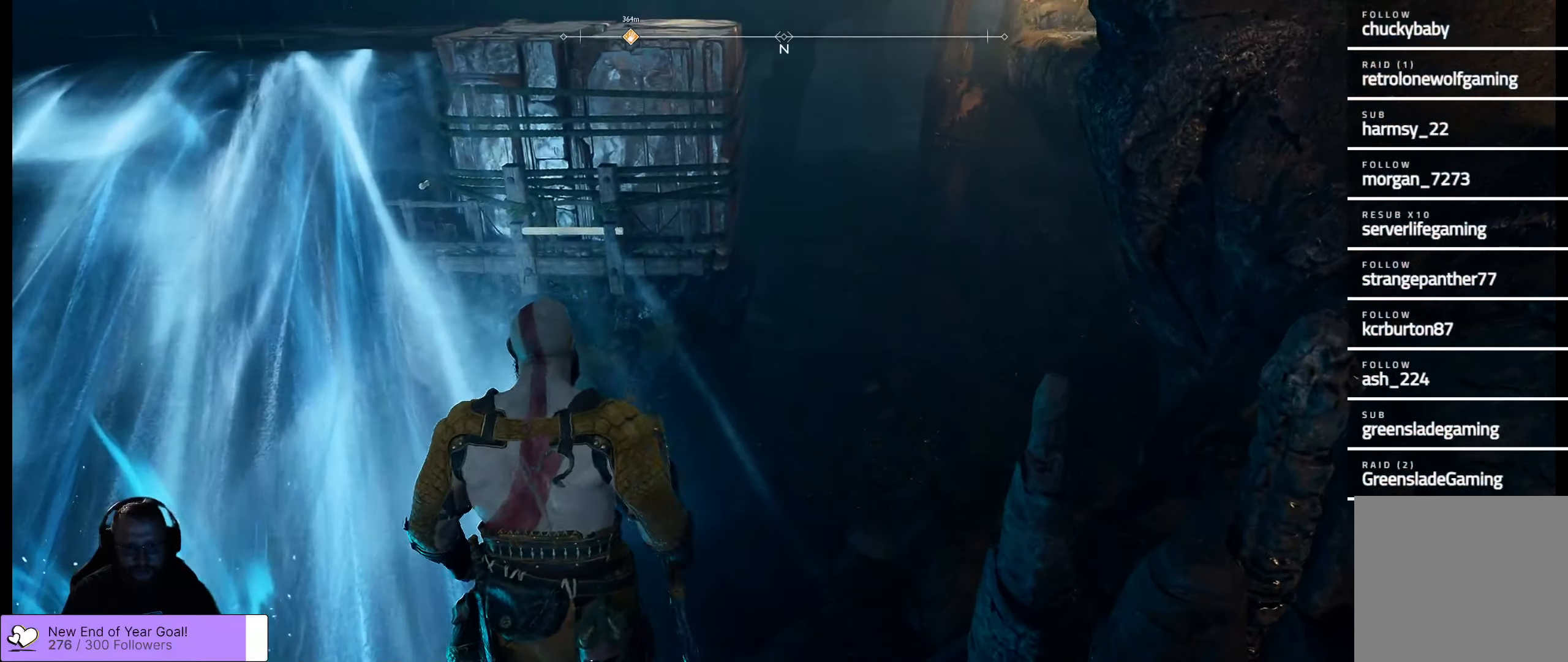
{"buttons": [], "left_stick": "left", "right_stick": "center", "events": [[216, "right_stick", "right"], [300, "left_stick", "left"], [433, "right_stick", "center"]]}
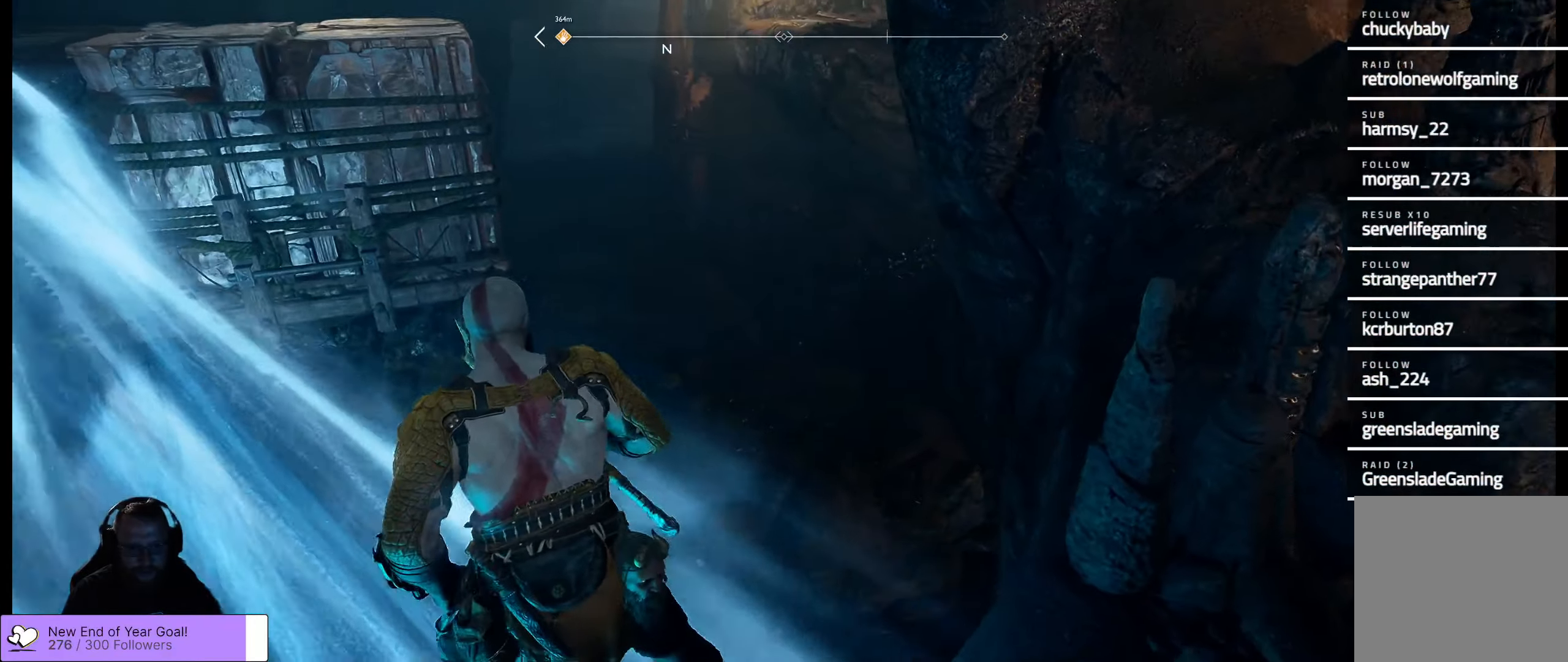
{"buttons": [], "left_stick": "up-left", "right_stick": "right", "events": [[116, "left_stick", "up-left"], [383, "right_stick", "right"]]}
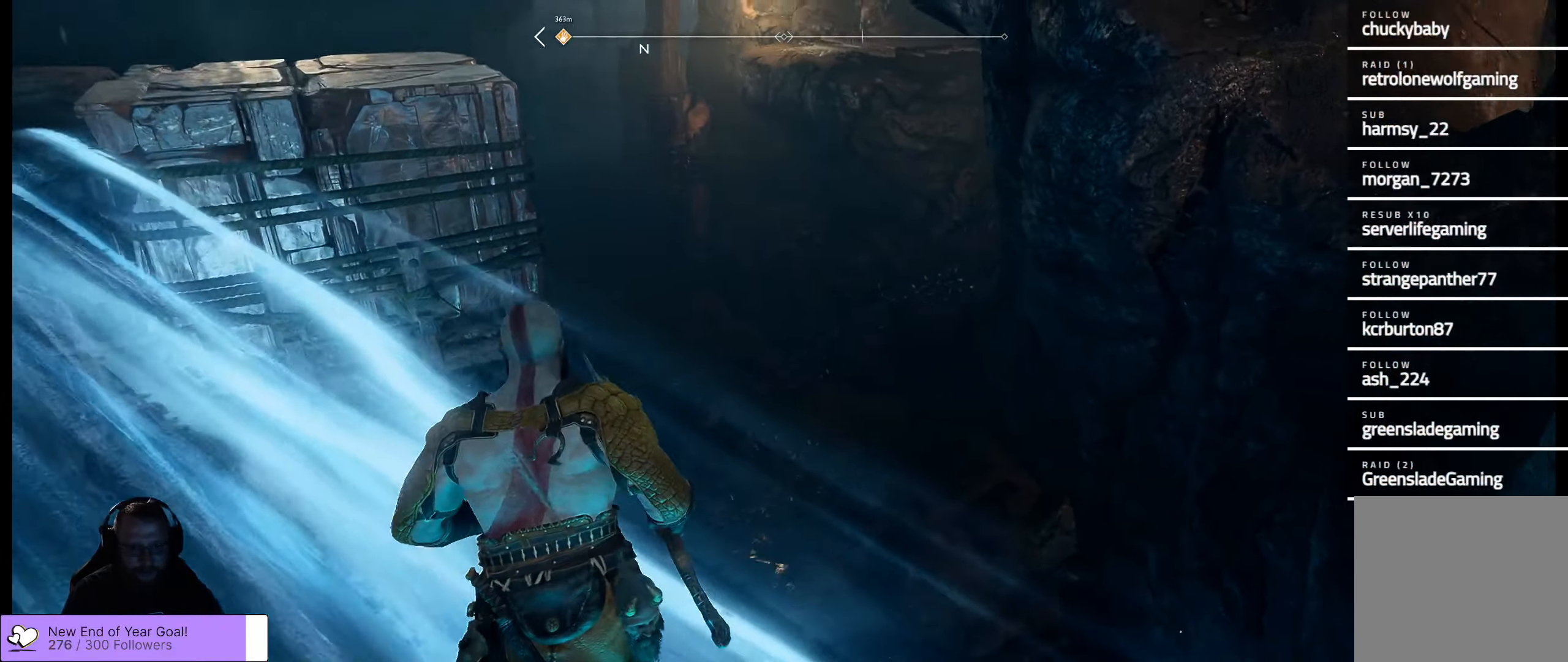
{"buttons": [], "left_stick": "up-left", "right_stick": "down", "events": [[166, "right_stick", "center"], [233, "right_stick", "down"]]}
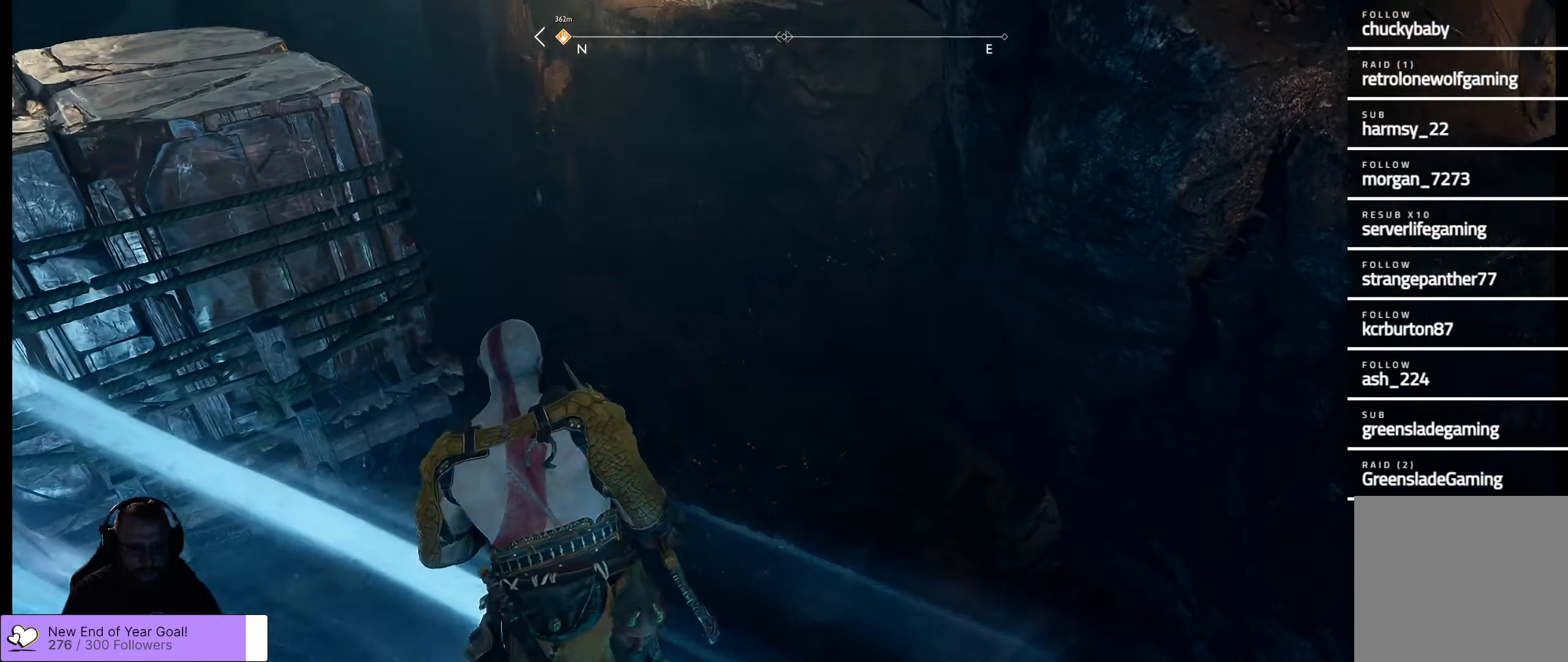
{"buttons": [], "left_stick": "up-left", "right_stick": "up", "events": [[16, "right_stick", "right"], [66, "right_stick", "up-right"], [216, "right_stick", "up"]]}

§ What the exercise asks:
Where the material above includes pictures, omit them and retype everything else exactly.

§ Exercise result:
{"buttons": [], "left_stick": "left", "right_stick": "center", "events": [[216, "right_stick", "right"], [300, "left_stick", "left"], [433, "right_stick", "center"]]}
{"buttons": [], "left_stick": "up-left", "right_stick": "right", "events": [[116, "left_stick", "up-left"], [383, "right_stick", "right"]]}
{"buttons": [], "left_stick": "up-left", "right_stick": "down", "events": [[166, "right_stick", "center"], [233, "right_stick", "down"]]}
{"buttons": [], "left_stick": "up-left", "right_stick": "up", "events": [[16, "right_stick", "right"], [66, "right_stick", "up-right"], [216, "right_stick", "up"]]}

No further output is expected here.